Si l'on devait résumer la philosophie de Vanessa en 3 points, on retiendra son éco-responsabilité engagée et sincère, sa passion pour les Chenin secs d'Anjou et son engagement dans les appellations Chaume et Quarts de Chaume.

En ce qui concerne l'écologie, on ne saurait énumérer l'ensemble de ses initiatives tellement sa conscience environnementale est aboutie. Le travail de la terre, la réalisation d'un bilan carbone complet, la réintroduction de la biodiversité dans le vignoble, la plantation de haies dans les parcelles, l'absence de traitements chimiques, la permaculture, le choix d'une bouteille la plus légère possible et le refus de lutter contre le gel par des artifices polluants (bougies entre autres) ne sont que quelques exemples qui illustrent à merveille sa détermination et ses convictions.


Pas étonnant qu'à la dégustation nous tombons sous le charme. Des vins profonds, intenses, précis dotés d'une incroyable fraicheur. Des vins qui nous parlent et qui ont une âme. Voilà le résultat de seulement 3 ans de travail dans les vignes et dans le chai, car Vanessa n'a repris le domaine qu'en 2019 seulement ! Entourée d'une dizaine de copains qui ont été assez fous pour la suivre dans son aventure, la philosophie et l’énergie qui s’en dégage sont splendides. Cette symbiose se retrouve dans les vins, qui témoignent d'une harmonie globale forte. À la dégustation, tous les vins nous impressionnent. Un style droit, pur et dense, de grands vins élaborés à base de Chenin, le cépage de prédilection de Vanessa. Ronceray se démarque par son charme plaisant est sa texture consensuelle (coup de coeur de Kieran), tandis que Grande Pièce (coup de coeur de Pierre), plus large, impose par son volume et sa structure. Pour l'anecdote nous avons dégusté Grande Pièce pour la première fois aux côtés de Brézé blanc du Clos Rougeard, et aucun des vins n'avait à rougir face à l'autre.

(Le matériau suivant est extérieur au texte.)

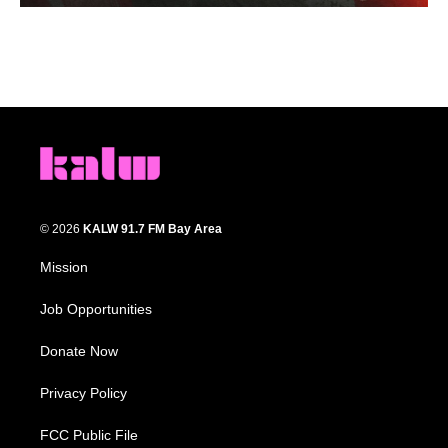
© 2026
KALW 91.7 FM Bay Area
Mission
Job Opportunities
Donate Now
Privacy Policy
FCC Public File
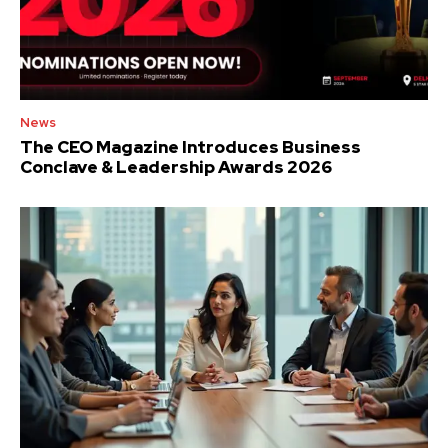
News
The CEO Magazine Introduces Business
Conclave & Leadership Awards 2026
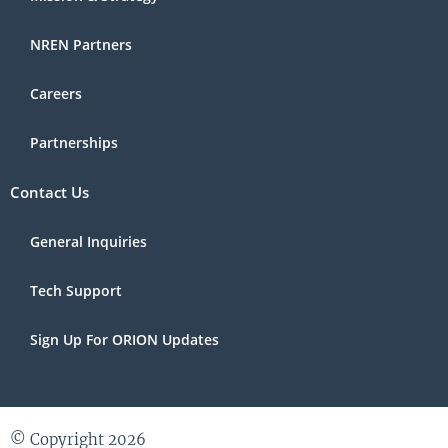
NREN Partners
Careers
Partnerships
Contact Us
General Inquiries
Tech Support
Sign Up For ORION Updates
© Copyright 2026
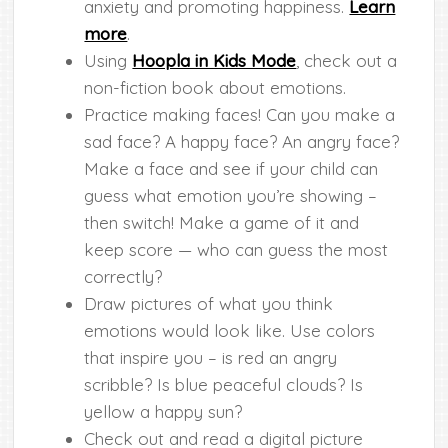
anxiety and promoting happiness.
Learn
more
.
Using
Hoopla in Kids Mode
, check out a
non-fiction book about emotions.
Practice making faces! Can you make a
sad face? A happy face? An angry face?
Make a face and see if your child can
guess what emotion you’re showing –
then switch! Make a game of it and
keep score — who can guess the most
correctly?
Draw pictures of what you think
emotions would look like. Use colors
that inspire you – is red an angry
scribble? Is blue peaceful clouds? Is
yellow a happy sun?
Check out and read a digital picture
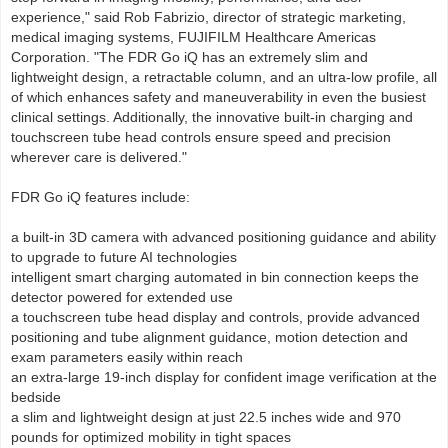
experience," said Rob Fabrizio, director of strategic marketing,
medical imaging systems, FUJIFILM Healthcare Americas
Corporation. "The FDR Go iQ has an extremely slim and
lightweight design, a retractable column, and an ultra-low profile, all
of which enhances safety and maneuverability in even the busiest
clinical settings. Additionally, the innovative built-in charging and
touchscreen tube head controls ensure speed and precision
wherever care is delivered."
FDR Go iQ features include:
a built-in 3D camera with advanced positioning guidance and ability
to upgrade to future AI technologies
intelligent smart charging automated in bin connection keeps the
detector powered for extended use
a touchscreen tube head display and controls, provide advanced
positioning and tube alignment guidance, motion detection and
exam parameters easily within reach
an extra-large 19-inch display for confident image verification at the
bedside
a slim and lightweight design at just 22.5 inches wide and 970
pounds for optimized mobility in tight spaces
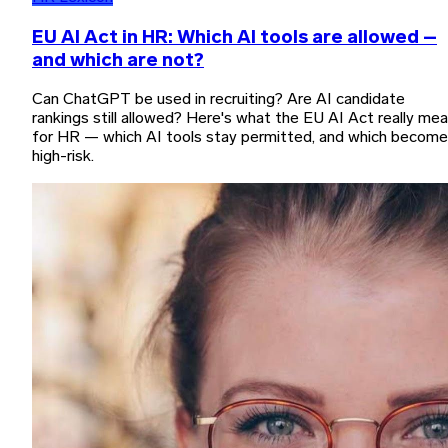
EU AI Act in HR: Which AI tools are allowed –
and which are not?
Can ChatGPT be used in recruiting? Are AI candidate
rankings still allowed? Here's what the EU AI Act really me
for HR — which AI tools stay permitted, and which become
high-risk.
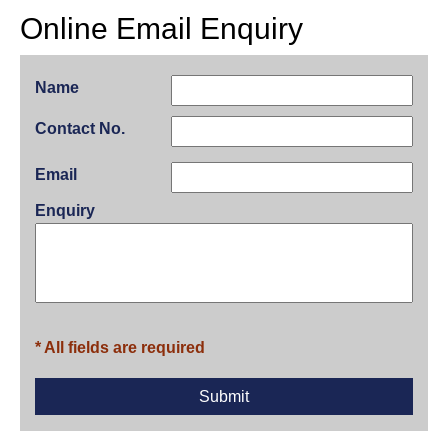
Online Email Enquiry
Name
Contact No.
Email
Enquiry
* All fields are required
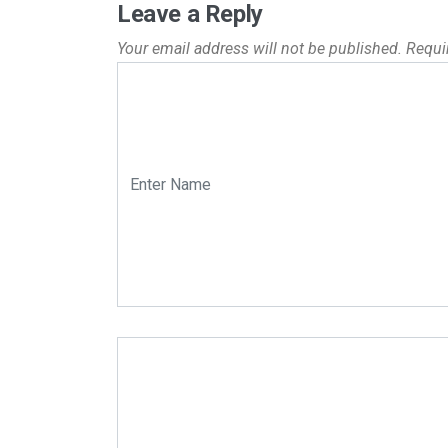
Leave a Reply
Your email address will not be published.
Requi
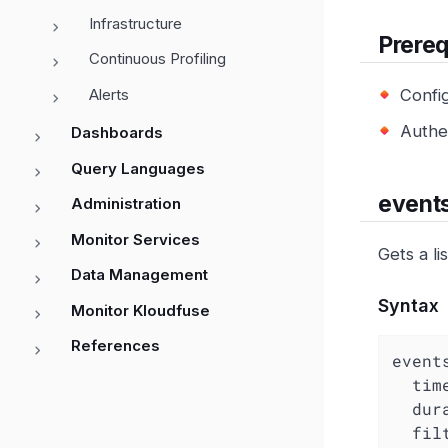
Infrastructure
Prereq
Continuous Profiling
Alerts
Confi
Authe
Dashboards
Query Languages
event
Administration
Monitor Services
Gets a li
Data Management
Syntax
Monitor Kloudfuse
References
events
  ti
dur
fil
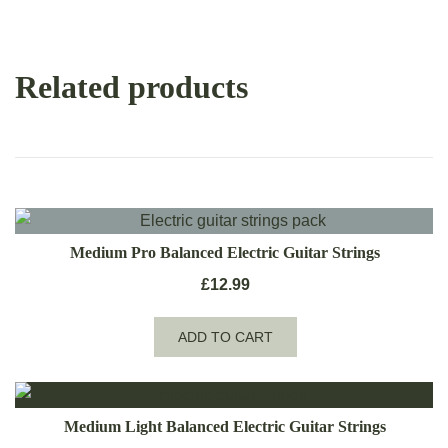
Related products
Medium Pro Balanced Electric Guitar Strings
£
12.99
ADD TO CART
Medium Light Balanced Electric Guitar Strings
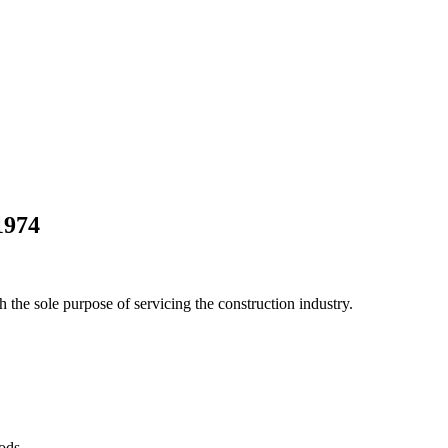
1974
he sole purpose of servicing the construction industry.
Pods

Le rachat du domaine n'aurait pu se faire sans l'aide d'un investisseur, qui a tout misé sur cette jeune vigneronne ambitieuse et déterminée. Un plan de restructuration du vignoble de 10 ans est mis en place. Le vignoble est alors morcelé en 44 parcelles par identité de terroir et 33 lots, chacun ayant sa propre identité. 50 000 pieds seront ensuite plantés et complantés avec du matériel végétal de grande qualité et le travail du sol sera repensé dans ce domaine où le labour était intensif. Vanessa explique que le but est d'aller plus loin que la certification en Biodynamie Demeter. Elle désire avec son équipe mener une démarche environnementale profonde et réelle en intégrant la biodiversité au cœur du domaine et l’agroécologie à la base de chacune de ses réflexions.

Un domaine déjà grand sous beaucoup d’aspects.